Exploiting prior knowledge in compressed sensing wireless ECG systems
Date
2015
Authors
Journal Title
Journal ISSN
Volume Title
Publisher
University of Delaware
Abstract
Wireless body area networks promise to revolutionize health monitoring by allowing
the transition from centralized health care services to ubiquitous and pervasive
health monitoring in every-day life. One of the major challenges in the design of such
systems is the energy consumption as wireless body area networks are battery-powered.
Recent results in telecardiology show that compressed sensing (CS) is a promising tool
to lower energy consumption in wireless body area networks for electrocardiogram
(ECG) monitoring. However, the performance of current CS-based algorithms, in
terms of compression rate and reconstruction quality of the ECG, still falls behind
the performance attained by state-of-the-art wavelet-based algorithms. This is mainly
because current CS-based algorithms exploit only the sparsity of the signal, ignoring
important signal structure information that can be known a priori and lead to
enhanced reconstruction results.
This dissertation presents methods to exploit prior knowledge of the ECG in
order to improve the reconstruction quality and to increase the compression rates
offered by current CS-based algorithms. First, we describe an algorithm that exploits
prior information about the wavelet dependencies across scales and the high fraction
of common support of the wavelet coefficients of consecutive ECG segments.

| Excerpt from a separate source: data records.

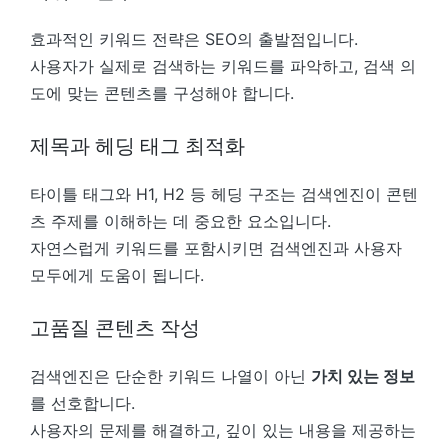
효과적인 키워드 전략은 SEO의 출발점입니다.
사용자가 실제로 검색하는 키워드를 파악하고, 검색 의
도에 맞는 콘텐츠를 구성해야 합니다.
제목과 헤딩 태그 최적화
타이틀 태그와 H1, H2 등 헤딩 구조는 검색엔진이 콘텐
츠 주제를 이해하는 데 중요한 요소입니다.
자연스럽게 키워드를 포함시키면 검색엔진과 사용자
모두에게 도움이 됩니다.
고품질 콘텐츠 작성
검색엔진은 단순한 키워드 나열이 아닌
가치 있는 정보
를 선호합니다.
사용자의 문제를 해결하고, 깊이 있는 내용을 제공하는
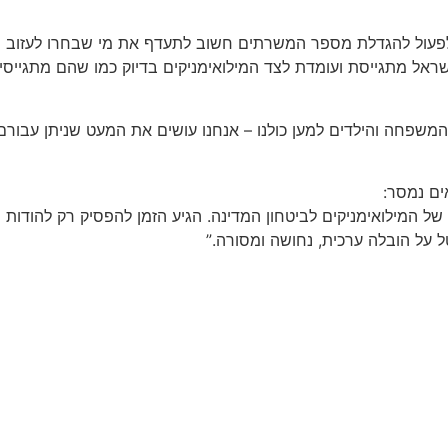
 לפעול להגדלת מספר המשרתים חשוב לתעדף את מי שבחרו לעזוב ה
ישראל מתגייסת ועומדת לצד המילואימניקים בדיוק כמו שהם מתגייס
המשפחה והילדים למען כולנו – אנחנו עושים את המעט שניתן עבורם
ים נמסר:
המילואימניקים לביטחון המדינה. הגיע הזמן להפסיק רק להודות ול
 על הובלה ערכית, נחושה ומסורה.”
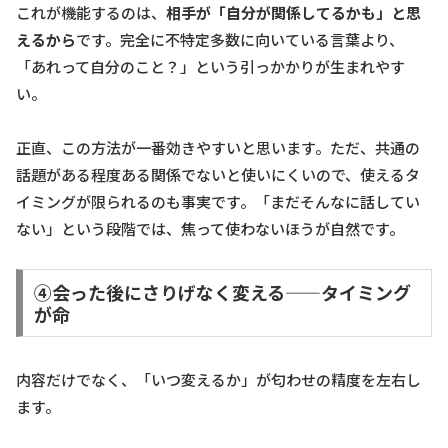
これが機能するのは、
相手が「自分が関係してるかも」と思
えるから
です。完全に不特定多数に向いている言葉より、
「あれって自分のこと？」という引っかかりが生まれやす
い。
正直、この方法が一番効きやすいと思います。ただ、共通の
話題がある程度ある関係でないと使いにくいので、使えるタ
イミングが限られるのも事実です。「まだそんなに話してい
ない」という段階では、焦って使わないほうが自然です。
④会った後にさりげなく変える——タイミング
が命
内容だけでなく、「いつ変えるか」が匂わせの精度を左右し
ます。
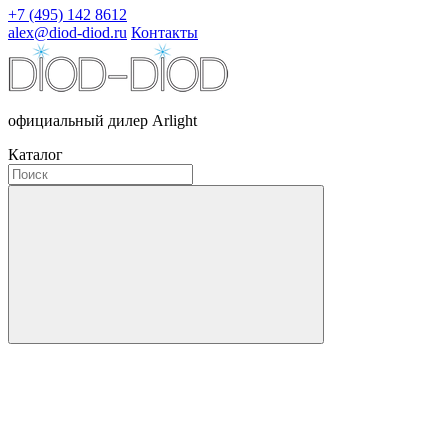
+7 (495) 142 8612
alex@diod-diod.ru
Контакты
официальный дилер Arlight
Каталог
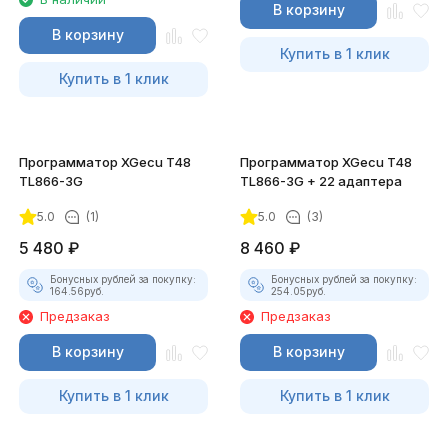
В корзину
В корзину
Купить в 1 клик
Купить в 1 клик
Программатор XGecu T48
Программатор XGecu T48
TL866-3G
TL866-3G + 22 адаптера
5.0
(1)
5.0
(3)
5 480
₽
8 460
₽
Бонусных рублей за покупку:
Бонусных рублей за покупку:
164.56
руб.
254.05
руб.
Предзаказ
Предзаказ
В корзину
В корзину
Купить в 1 клик
Купить в 1 клик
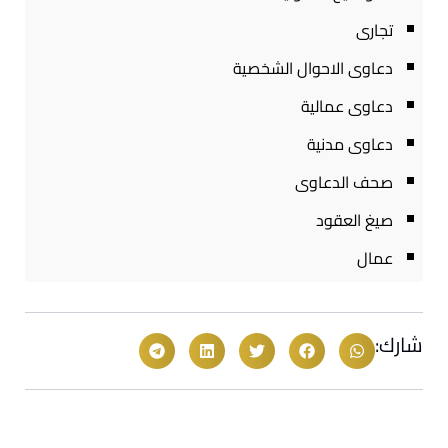
تجارى
دعاوى الاحوال الشخصية
دعاوى عمالية
دعاوى مدنية
صحف الدعاوى
صيغ العقود
عمال
شارك:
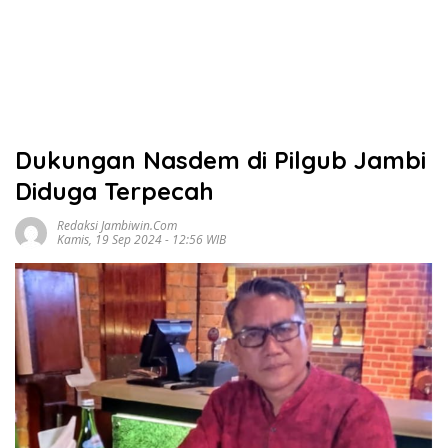
Dukungan Nasdem di Pilgub Jambi
Diduga Terpecah
Redaksi Jambiwin.com
Kamis, 19 Sep 2024 - 12:56 WIB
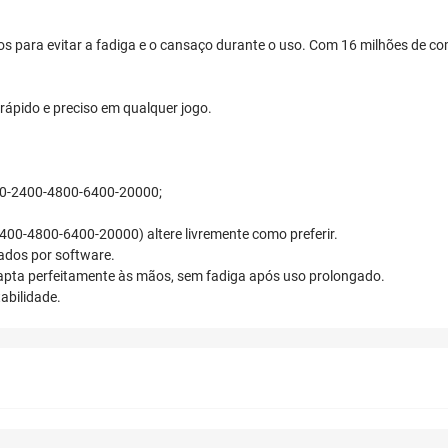
os para evitar a fadiga e o cansaço durante o uso. Com 16 milhões de c
rápido e preciso em qualquer jogo.
1200-2400-4800-6400-20000;
2400-4800-6400-20000) altere livremente como preferir.
ados por software.
dapta perfeitamente às mãos, sem fadiga após uso prolongado.
abilidade.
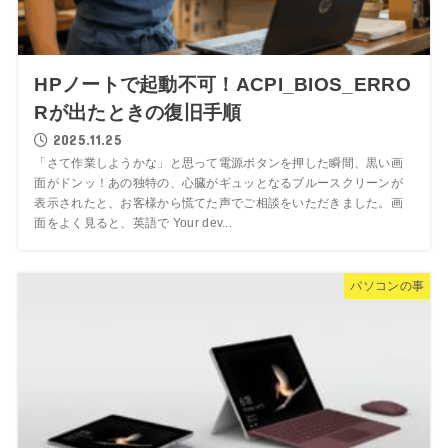
HPノートで起動不可！ACPI_BIOS_ERRO
Rが出たときの復旧手順
2025.11.25
「さて作業しようかな」と思って電源ボタンを押した瞬間、黒い画
面がドンッ！あの独特の、心臓がギュッとなるブルースクリーンが
表示されたと、お客様から慌てた声でご相談をいただきました。画
面をよく見ると、英語で Your dev...
パソコンの事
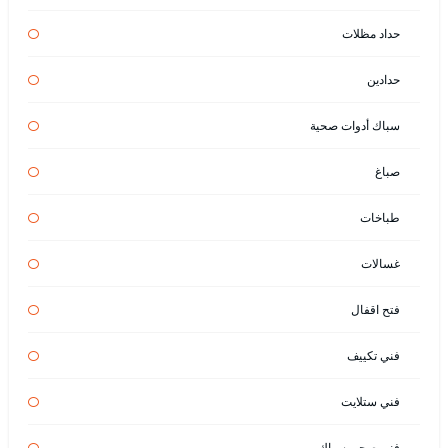
حداد مظلات
حدادين
سباك أدوات صحية
صباغ
طباخات
غسالات
فتح اقفال
فني تكييف
فني ستلايت
فني صحي سباك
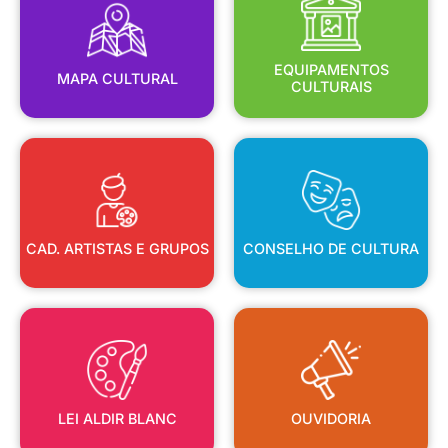
MAPA CULTURAL
EQUIPAMENTOS
EQUIPAMENTOS
MAPA CULTURAL
CULTURAIS
CAD. ARTISTAS E GRUPOS
CONSELHO DE CULTURA
CAD. ARTISTAS E GRUPOS
CONSELHO DE CULTURA
LEI ALDIR BLANC
OUVIDORIA
LEI ALDIR BLANC
OUVIDORIA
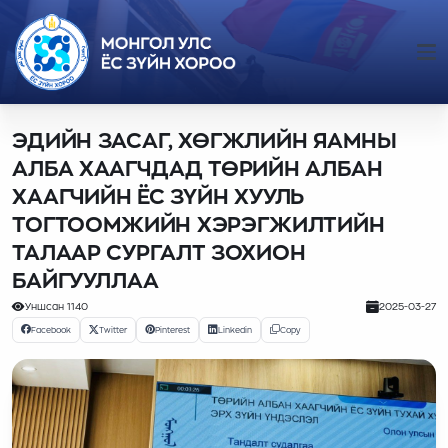
ЭДИЙН ЗАСАГ, ХӨГЖЛИЙН ЯАМНЫ
АЛБА ХААГЧДАД ТӨРИЙН АЛБАН
ХААГЧИЙН ЁС ЗҮЙН ХУУЛЬ
ТОГТООМЖИЙН ХЭРЭГЖИЛТИЙН
ТАЛААР СУРГАЛТ ЗОХИОН
БАЙГУУЛЛАА
Уншсан
1140
2025-03-27
Facebook
Twitter
Pinterest
Linkedin
Copy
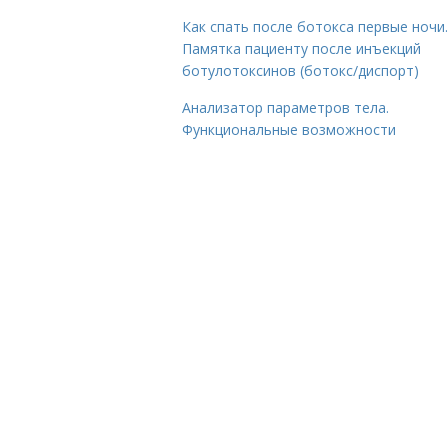
Как спать после ботокса первые ночи.
Памятка пациенту после инъекций
ботулотоксинов (ботокс/диспорт)
Анализатор параметров тела.
Функциональные возможности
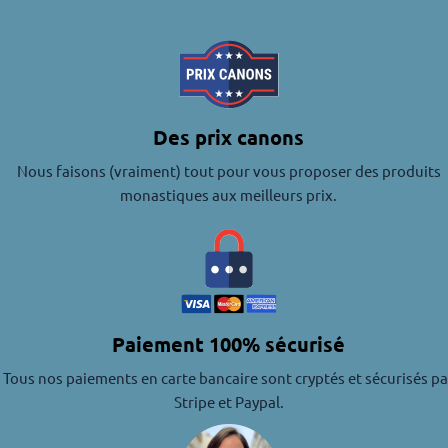
Des prix canons
Nous faisons (vraiment) tout pour vous proposer des produits
monastiques aux meilleurs prix.
Paiement 100% sécurisé
Tous nos paiements en carte bancaire sont cryptés et sécurisés pa
Stripe et Paypal.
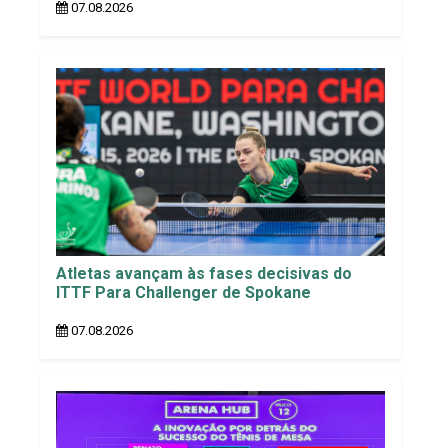
07.08.2026
Atletas avançam às fases decisivas do
ITTF Para Challenger de Spokane
07.08.2026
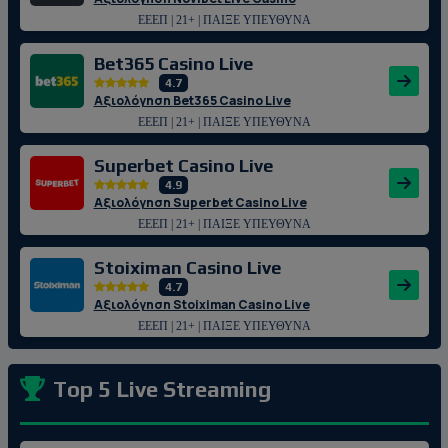
ΕΕΕΠ | 21+ | ΠΑΙΞΕ ΥΠΕΥΘΥΝΑ
Bet365 Casino Live
4.7
Αξιολόγηση Bet365 Casino Live
ΕΕΕΠ | 21+ | ΠΑΙΞΕ ΥΠΕΥΘΥΝΑ
Superbet Casino Live
4.9
Αξιολόγηση Superbet Casino Live
ΕΕΕΠ | 21+ | ΠΑΙΞΕ ΥΠΕΥΘΥΝΑ
Stoiximan Casino Live
4.7
Αξιολόγηση Stoiximan Casino Live
ΕΕΕΠ | 21+ | ΠΑΙΞΕ ΥΠΕΥΘΥΝΑ
Top 5 Live Streaming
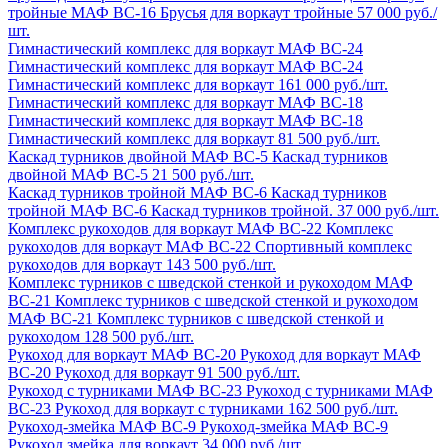
тройные МАФ ВС-16
Брусья для воркаут тройные
57 000 руб./
шт.
Гимнастический комплекс для воркаут МАФ ВС-24
Гимнастический комплекс для воркаут МАФ ВС-24
Гимнастический комплекс для воркаут
161 000 руб./шт.
Гимнастический комплекс для воркаут МАФ ВС-18
Гимнастический комплекс для воркаут МАФ ВС-18
Гимнастический комплекс для воркаут
81 500 руб./шт.
Каскад турников двойной МАФ ВС-5
Каскад турников
двойной МАФ ВС-5
21 500 руб./шт.
Каскад турников тройной МАФ ВС-6
Каскад турников
тройной МАФ ВС-6
Каскад турников тройной.
37 000 руб./шт.
Комплекс рукоходов для воркаут МАФ ВС-22
Комплекс
рукоходов для воркаут МАФ ВС-22
Спортивный комплекс
рукоходов для воркаут
143 500 руб./шт.
Комплекс турников с шведской стенкой и рукоходом МАФ
ВС-21
Комплекс турников с шведской стенкой и рукоходом
МАФ ВС-21
Комплекс турников с шведской стенкой и
рукоходом
128 500 руб./шт.
Рукоход для воркаут МАФ ВС-20
Рукоход для воркаут МАФ
ВС-20
Рукоход для воркаут
91 500 руб./шт.
Рукоход с турниками МАФ ВС-23
Рукоход с турниками МАФ
ВС-23
Рукоход для воркаут с турниками
162 500 руб./шт.
Рукоход-змейка МАФ ВС-9
Рукоход-змейка МАФ ВС-9
Рукоход змейка для воркаут
34 000 руб./шт.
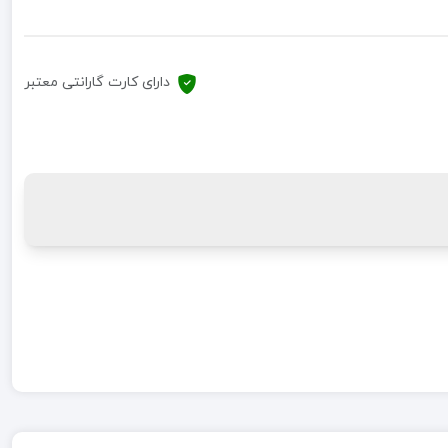
دارای کارت گارانتی معتبر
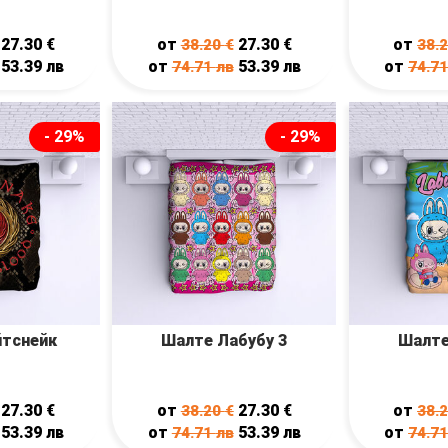
27.30
€
от
27.30
€
от
38.20
€
38.
53.39
лв
от
53.39
лв
от
74.71
лв
74.7
- 29%
- 29%
йтснейк
Шалте Лабубу 3
Шалте
27.30
€
от
27.30
€
от
38.20
€
38.
53.39
лв
от
53.39
лв
от
74.71
лв
74.7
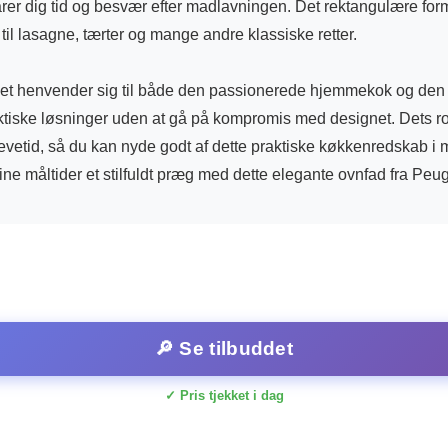
parer dig tid og besvær efter madlavningen. Det rektangulære for
til lasagne, tærter og mange andre klassiske retter.
et henvender sig til både den passionerede hjemmekok og den t
ktiske løsninger uden at gå på kompromis med designet. Dets ro
levetid, så du kan nyde godt af dette praktiske køkkenredskab i
ine måltider et stilfuldt præg med dette elegante ovnfad fra Peu
🔎 Se tilbuddet
✓ Pris tjekket i dag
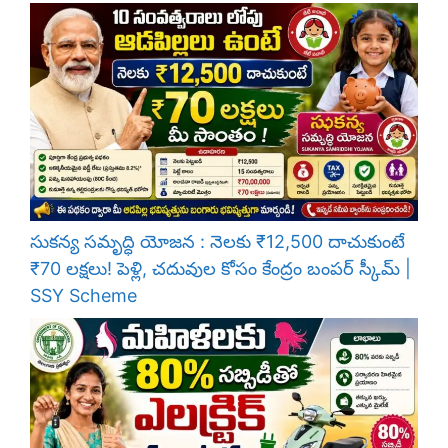
సుకన్య సమృద్ధి యోజన : నెలకు ₹12,500 దాచుకుంటే
₹70 లక్షలు! పెళ్లి, చదువుల కోసం కేంద్రం బంపర్ స్కీమ్ |
SSY Scheme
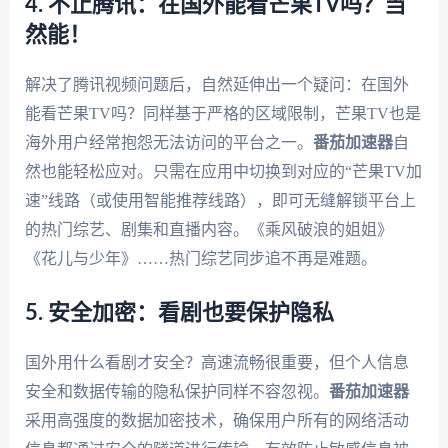
4. 不止腾讯：在国外能看芒果TV吗？当
然能！
解决了腾讯视频问题后，自然延伸出一个疑问：在国外
能看芒果TV吗？同样基于严格的区域限制，芒果TV也是
海外用户经常抱怨无法访问的平台之一。
番茄加速器
自
然也能轻松应对。只需在应用中切换到对应的“芒果TV加
速”线路（或使用智能推荐线路），即可无缝解锁平台上
的热门综艺、剧集和直播内容。《乘风破浪的姐姐》
《花儿与少年》……热门综艺同步追不再是难题。
5. 安全加密：看剧也要保护隐私
国外用什么看剧才安全？高速流畅很重要，但个人信息
安全和数据传输的隐私保护同样不容忽视。
番茄加速器
采用高强度的数据加密技术，确保用户所有的网络活动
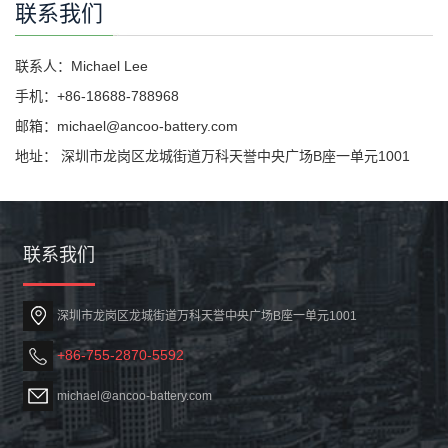
联系我们
联系人：Michael Lee
手机：+86-18688-788968
邮箱：michael@ancoo-battery.com
地址： 深圳市龙岗区龙城街道万科天誉中央广场B座一单元1001
联系我们
深圳市龙岗区龙城街道万科天誉中央广场B座一单元1001
+86-755-2870-5592
michael@ancoo-battery.com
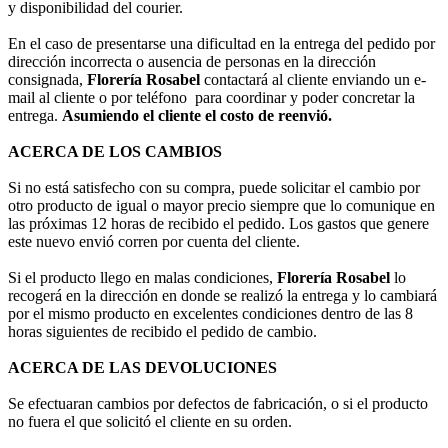
y disponibilidad del courier.
En el caso de presentarse una dificultad en la entrega del pedido por
dirección incorrecta o ausencia de personas en la dirección
consignada,
Florería Rosabel
contactará al cliente enviando un e-
mail al cliente o por teléfono para coordinar y poder concretar la
entrega.
Asumiendo el cliente el costo de reenvió.
ACERCA DE LOS CAMBIOS
Si no está satisfecho con su compra, puede solicitar el cambio por
otro producto de igual o mayor precio siempre que lo comunique en
las próximas 12 horas de recibido el pedido. Los gastos que genere
este nuevo envió corren por cuenta del cliente.
Si el producto llego en malas condiciones,
Florería Rosabel
lo
recogerá en la dirección en donde se realizó la entrega y lo cambiará
por el mismo producto en excelentes condiciones dentro de las 8
horas siguientes de recibido el pedido de cambio.
ACERCA DE LAS DEVOLUCIONES
Se efectuaran cambios por defectos de fabricación, o si el producto
no fuera el que solicitó el cliente en su orden.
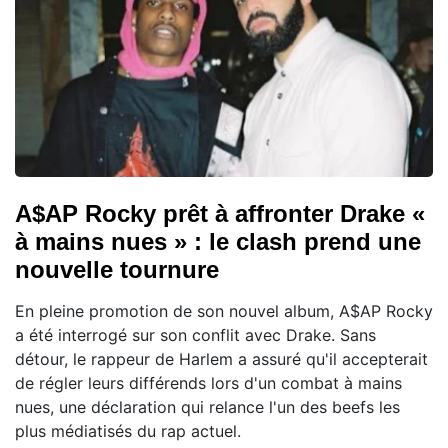
A$AP Rocky prêt à affronter Drake «
à mains nues » : le clash prend une
nouvelle tournure
En pleine promotion de son nouvel album, A$AP Rocky
a été interrogé sur son conflit avec Drake. Sans
détour, le rappeur de Harlem a assuré qu'il accepterait
de régler leurs différends lors d'un combat à mains
nues, une déclaration qui relance l'un des beefs les
plus médiatisés du rap actuel.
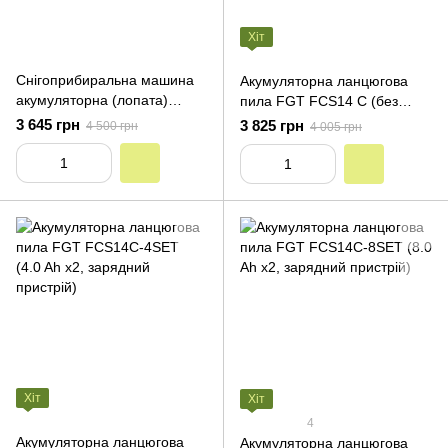
Хіт
Снігоприбиральна машина
Акумуляторна ланцюгова
акумуляторна (лопата)
пила FGT FCS14 C (без
REVOLT ST 20/300 (без
акумуляторів та зарядного
3 645 грн
3 825 грн
4 500 грн
4 005 грн
акумуляторів та зарядного
пристрою)
пристрою)
Хіт
Хіт
4
Акумуляторна ланцюгова
Акумуляторна ланцюгова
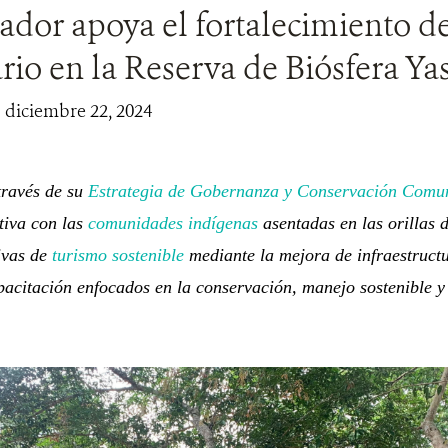
dor apoya el fortalecimiento de
io en la Reserva de Biósfera Ya
| diciembre 22, 2024
través de su
Estrategia de Gobernanza y Conservación Comun
tiva con las
comunidades indígenas
asentadas en las orillas 
tivas de
turismo sostenible
mediante la mejora de infraestructu
acitación enfocados en la conservación, manejo sostenible y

One of the main challenges in the reconstruction of ECG signals via CS-based
algorithms is the recovery of the small-magnitude wavelet coefficients. This dissertation
also presents a weighted ℓ1 minimization algorithm, based on a maximum a posteriori
(MAP) approach, that exploits the exponentially decaying magnitude of the detail
coefficients across scales and the accumulation of signal energy in the approximation
subband.
In real scenarios, ECG recordings are often corrupted by artifacts. This dissertation
also presents a robust reconstruction method for ECG signals in the presence of
electromyographic noise. To achieve this objective, robust statistics are used to develop
appropriate methods addressing the problem of electromyographic noise, which can be
modeled as impulsive noise.
Most prior work in CS ECG has employed analytical sparsifying transforms
such as wavelets. Another contribution of this dissertation is to adaptively learn a
sparsifying transform (overcomplete dictionary) that exploits the multi-scale sparse
representation of ECG signals. By calculating subdictionaries at different data scales,
we are able to exploit the correlation within each wavelet subband and, subsequently,
represent the data in a more efficient manner.
Generic sparsity models that are not tied to a specified structure are also explored
in this dissertation. More precisely, restricted Boltzmann machines and deep
belief networks are employed to model the sparsity pattern of ECG signals with the
goal of exploiting higher-order statistical dependencies between sparse coefficients.
The effectiveness of the proposed algorithms is demonstrated on real ECG signals
from the MIT-BIH Arrhythmia Database. Results show that the proposed algorithms
require fewer measurements and offer superior reconstruction accuracy than
existing CS-based methods for ECG compression.